A line that should have been one of the most boring lines in the file:

results += result.reverse()

That doesn't work. And once you see why it doesn't work, you'll never write it again.

What broke

getRanges() is a helper that fetches a slice of jobs from a Redis list. When the request asks for ascending order on an lrange command, the result has to be reversed before being concatenated.

The old code was:

if asc and commands[i] == "lrange":
    results += result.reverse()
else:
    results += result

Looks fine on the first read. It even passes on most code paths because the if branch is rarely hit in practice. But every time asc=True AND the command is lrange, you get:

TypeError: unsupported operand type(s) for +=: 'list' and 'NoneType'

A piece of production-running code that was a TypeError waiting to be tickled.

What I thought it was (wrong first, as always)

My first instinct was to assume it was a Redis wire-format issue — that result was sometimes coming back as None when the underlying lrange returned an empty list. I added a print statement, ran the failing test, and saw result was [Job1, Job2, Job3] — not None. So result itself was fine.

That ruled out the Redis side. The problem had to be local to this line.

The real cause

Python's list mutator methods follow a convention: they mutate in place and return None.

>>> [1, 2, 3].reverse()
>>> # nothing prints — return value is None
>>> x = [1, 2, 3]
>>> y = x.reverse()
>>> print(y)
None
>>> print(x)
[3, 2, 1]

list.reverse(), list.sort(), list.append(), list.extend() — none of them return the list. They return None. The mutation happens to self.

So results += result.reverse() is really results += None, which Python rejects with the TypeError above.

The fix

Two characters of difference, fundamentally different semantics:

 if asc and commands[i] == "lrange":
-    results += result.reverse()
+    results += result[::-1]
 else:
     results += result

PR #4022 on taskforcesh/bullmq

result[::-1] is slice reversal. It doesn't mutate result — it returns a brand-new reversed list. That list can be concatenated with +=, and the original result stays untouched (which we don't care about here, but it's safer in general).

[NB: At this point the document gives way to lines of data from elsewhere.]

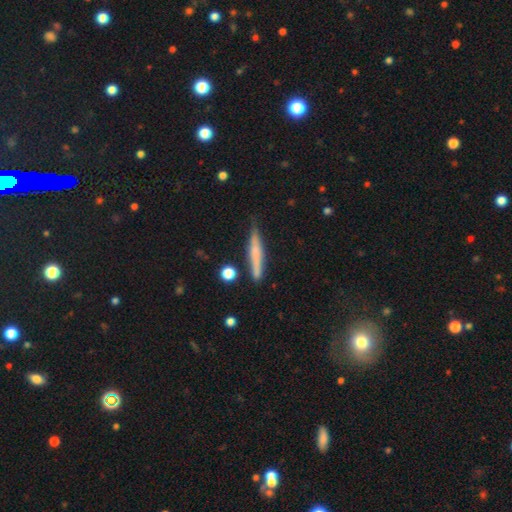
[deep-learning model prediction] smooth_or_featured: smooth (p=0.53) [alt: featured or disk p=0.39]
how_rounded: cigar-shaped (p=0.92) [alt: in between p=0.06]
merging: none (p=0.78) [alt: minor disturbance p=0.16]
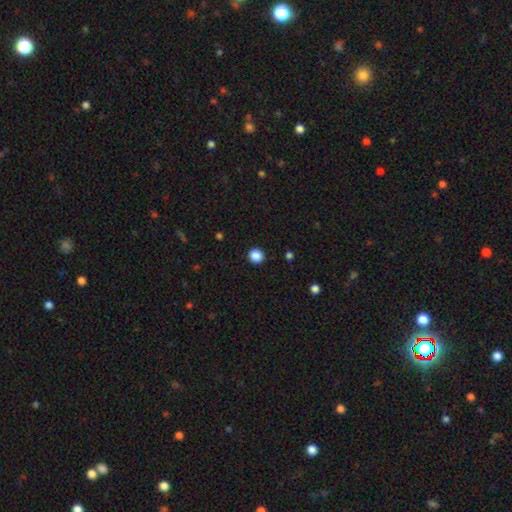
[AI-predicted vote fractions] smooth_or_featured: smooth (p=0.87) [alt: star or artifact p=0.11]
how_rounded: round (p=0.92) [alt: in between p=0.07]
merging: none (p=0.92) [alt: minor disturbance p=0.05]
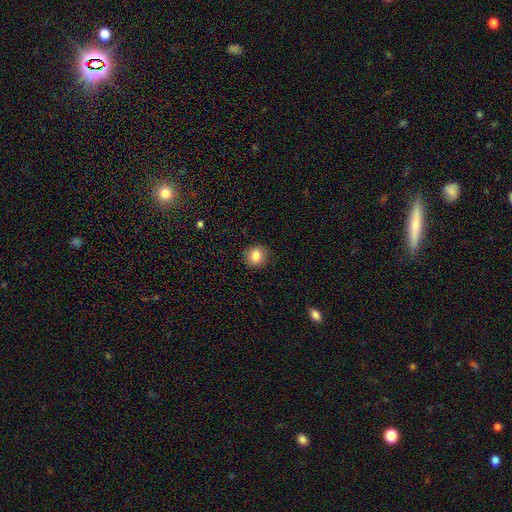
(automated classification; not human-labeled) This appears to be a smooth galaxy with no disk features (83%) that is round (77%). Merging: none (87%).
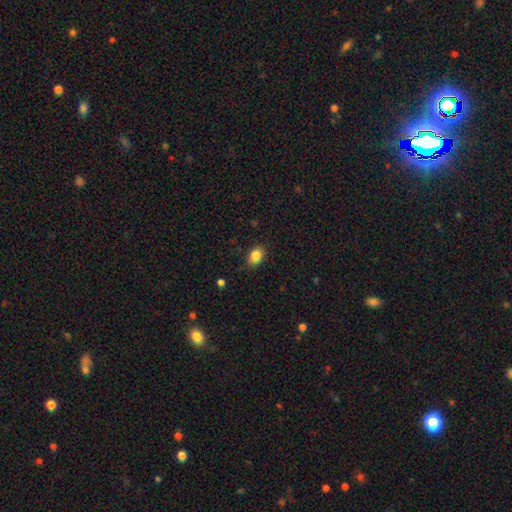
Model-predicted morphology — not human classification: A smooth galaxy with no disk features (85%) that is in between round and cigar-shaped (71%). Merging: none (85%).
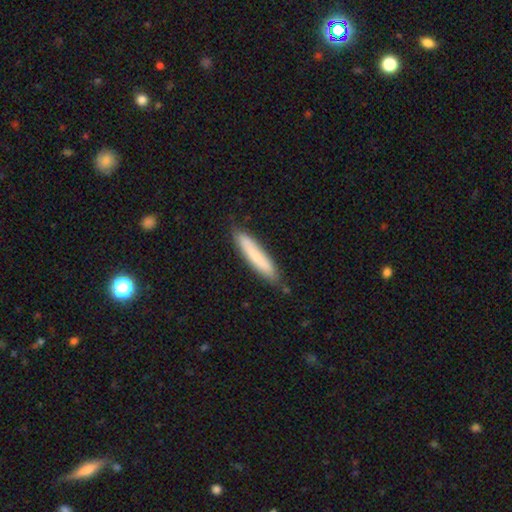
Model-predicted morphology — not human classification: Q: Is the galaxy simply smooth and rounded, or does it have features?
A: smooth — 77%.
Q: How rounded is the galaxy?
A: cigar-shaped — 91%.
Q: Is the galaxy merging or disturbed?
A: none — 82%.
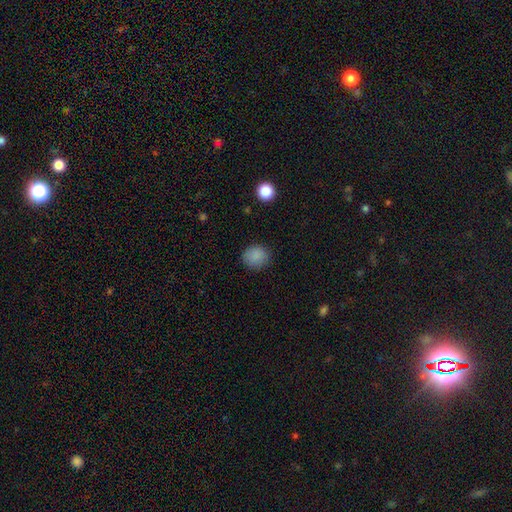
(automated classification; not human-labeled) Smooth or featured? Predicted: smooth (p=0.86). How rounded? Predicted: round (p=0.77). Merging? Predicted: none (p=0.85).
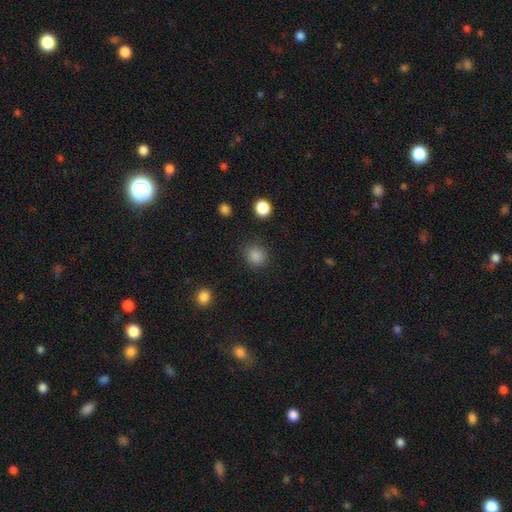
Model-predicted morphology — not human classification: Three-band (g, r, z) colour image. It shows a smooth galaxy with no disk features (86%) that is round (83%). Merging: none (86%).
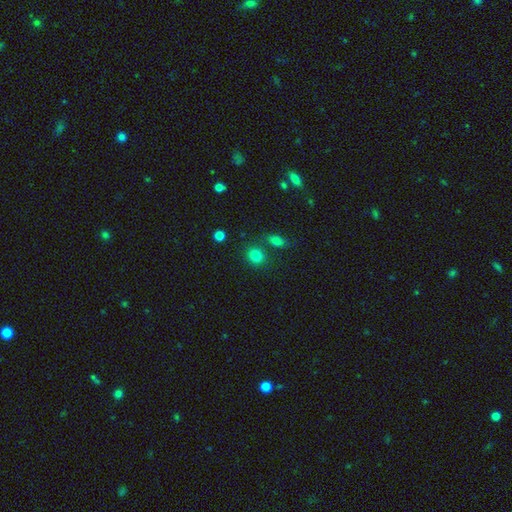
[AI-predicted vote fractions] The model was most divided on "how rounded": round: 72%, in between: 27%, cigar-shaped: 1%. More confident: smooth or featured — smooth (81%); merging — none (75%).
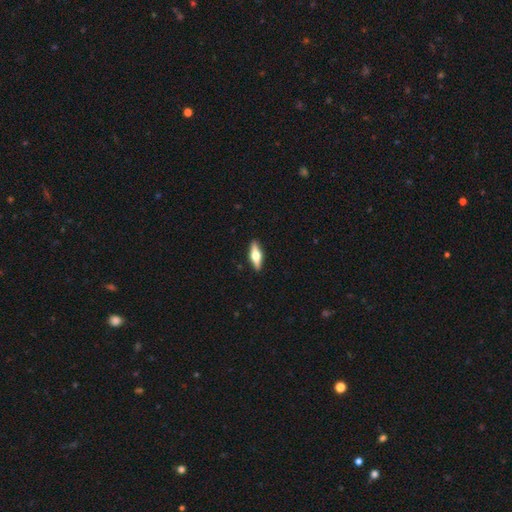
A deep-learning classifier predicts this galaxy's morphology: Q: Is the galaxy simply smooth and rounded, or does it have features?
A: featured or disk — 58%.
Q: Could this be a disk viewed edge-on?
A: yes — 95%.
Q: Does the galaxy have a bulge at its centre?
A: rounded — 96%.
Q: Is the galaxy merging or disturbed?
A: none — 91%.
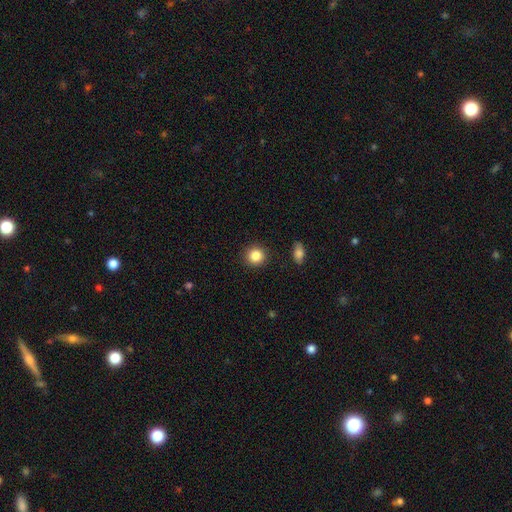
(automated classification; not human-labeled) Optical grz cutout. It shows a smooth galaxy with no disk features (86%) that is round (90%). Merging: none (90%).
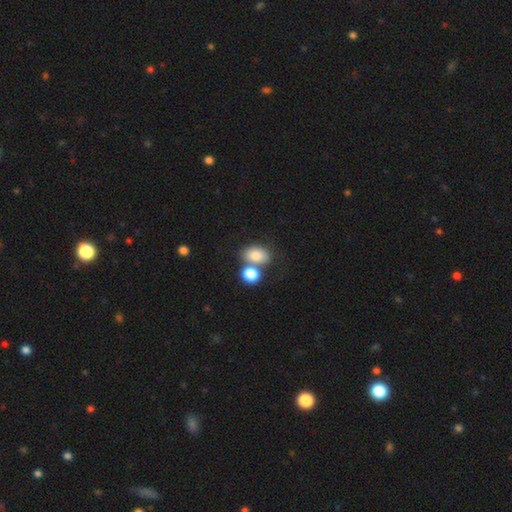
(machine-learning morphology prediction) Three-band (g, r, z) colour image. It shows a smooth galaxy with no disk features (81%) that is in between round and cigar-shaped (74%). Merging: none (44%).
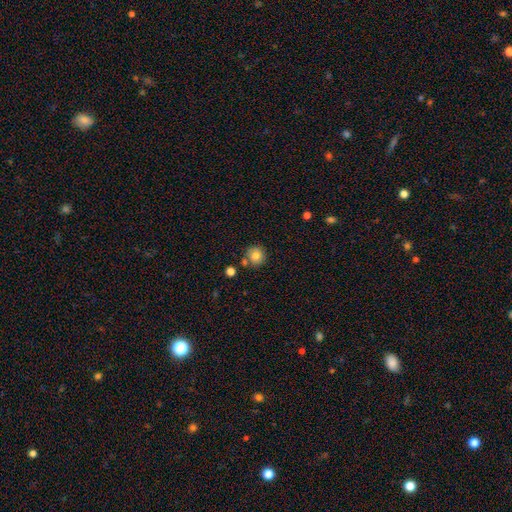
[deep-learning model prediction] Smooth or featured? Predicted: smooth (p=0.81). How rounded? Predicted: round (p=0.92). Merging? Predicted: none (p=0.76).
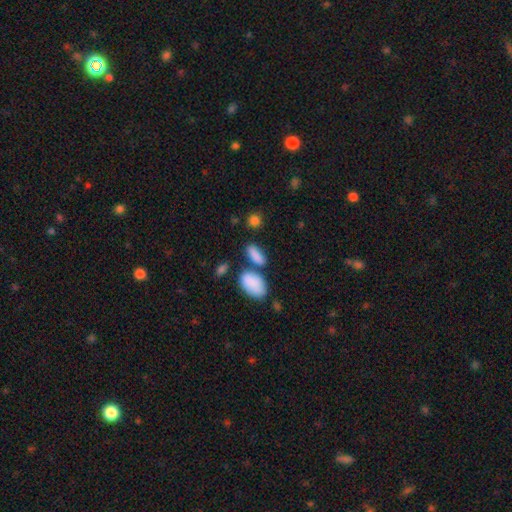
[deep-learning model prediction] smooth 85%, star or artifact 8%, featured or disk 7%. Down the decision tree: how rounded — in between (80%); merging — none (61%).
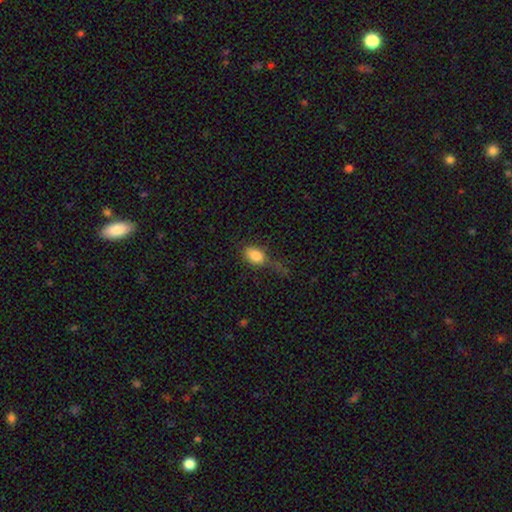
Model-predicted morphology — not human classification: Smooth or featured? Predicted: smooth (p=0.84). How rounded? Predicted: in between (p=0.85). Merging? Predicted: none (p=0.39).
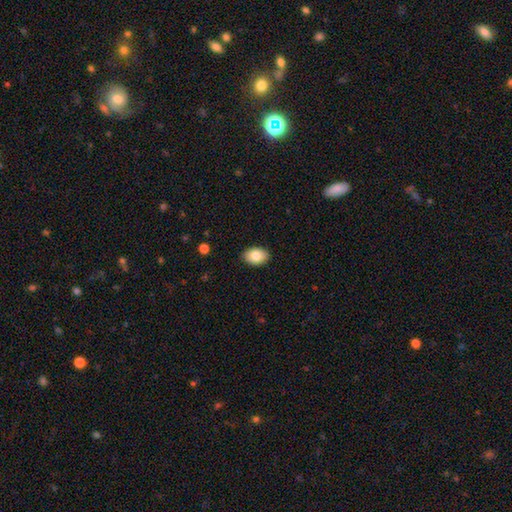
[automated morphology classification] This appears to be a smooth galaxy with no disk features (84%) that is in between round and cigar-shaped (85%). Merging: none (88%).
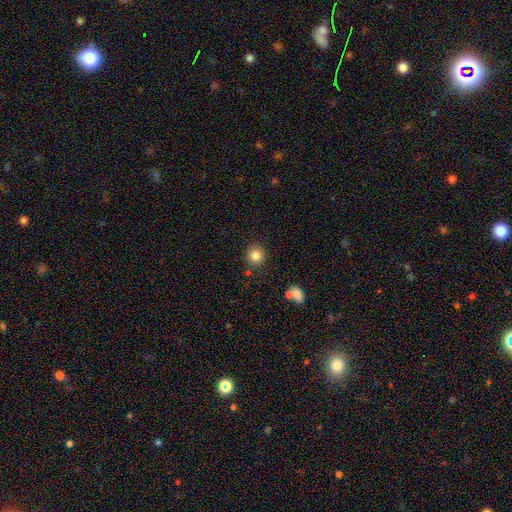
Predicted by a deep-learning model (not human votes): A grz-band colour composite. It shows a smooth galaxy with no disk features (85%) that is round (91%). Merging: none (84%).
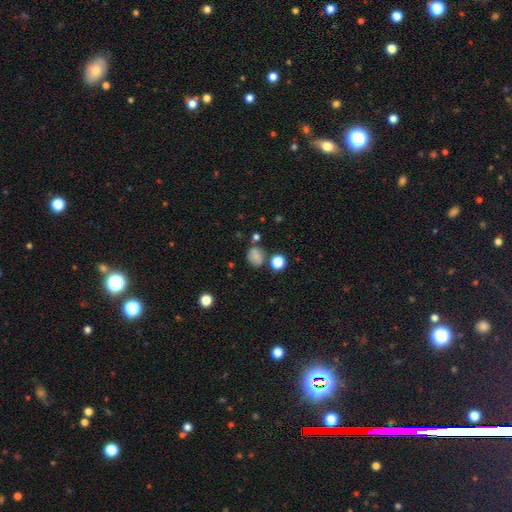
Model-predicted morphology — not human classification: smooth_or_featured: smooth (p=0.75) [alt: star or artifact p=0.15]
how_rounded: round (p=0.58) [alt: in between p=0.41]
merging: none (p=0.65) [alt: minor disturbance p=0.18]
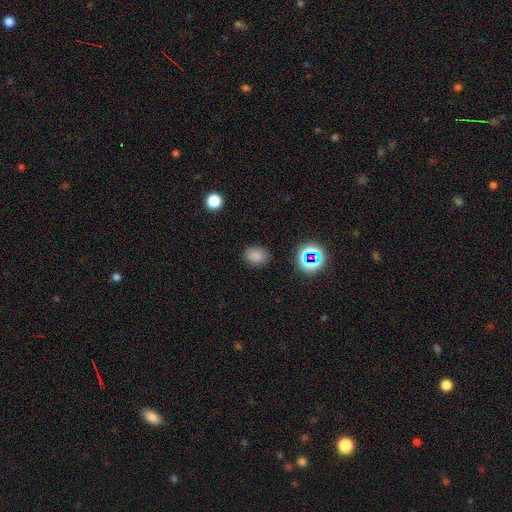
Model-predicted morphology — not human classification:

If you wanted to actually use reverse(), you'd write:

result.reverse()
results += result

Two statements. Mutation explicit. Return value not relied on.

The takeaway

Python distinguishes mutating methods from returning ones, and the convention is consistent: mutating methods return None. If you reach for .reverse(), .sort(), .append(), .extend(), or .shuffle() in an expression, the expression is None, not the result you wanted.

When you want a reversed/sorted value, use the non-mutating form:

Want a valueUse
Reversed listlst[::-1] or list(reversed(lst))
Sorted listsorted(lst)
Appended listlst + [item] or [*lst, item]
Extended listlst + other or [*lst, *other]

The broader lesson — every language has these "looks-fine-until-it-doesn't" lines. JavaScript's Array.prototype.reverse() mutates. Java's Collections.reverse() mutates. Ruby's Array#reverse! is a different method from Array#reverse. Once you learn the pattern, you read the code differently.

Why this PR is a good first OSS contribution

This was a 1-line fix in a file most people never look at. No tests changed (the existing test suite would have caught it once that branch was triggered, but the conditions to trigger it were narrow enough that it had survived in main). The hardest part was finding the bug while reading unrelated code — not fixing it.

There are dozens of bugs like this in every codebase you use daily. The patches are easy. The reading is the work.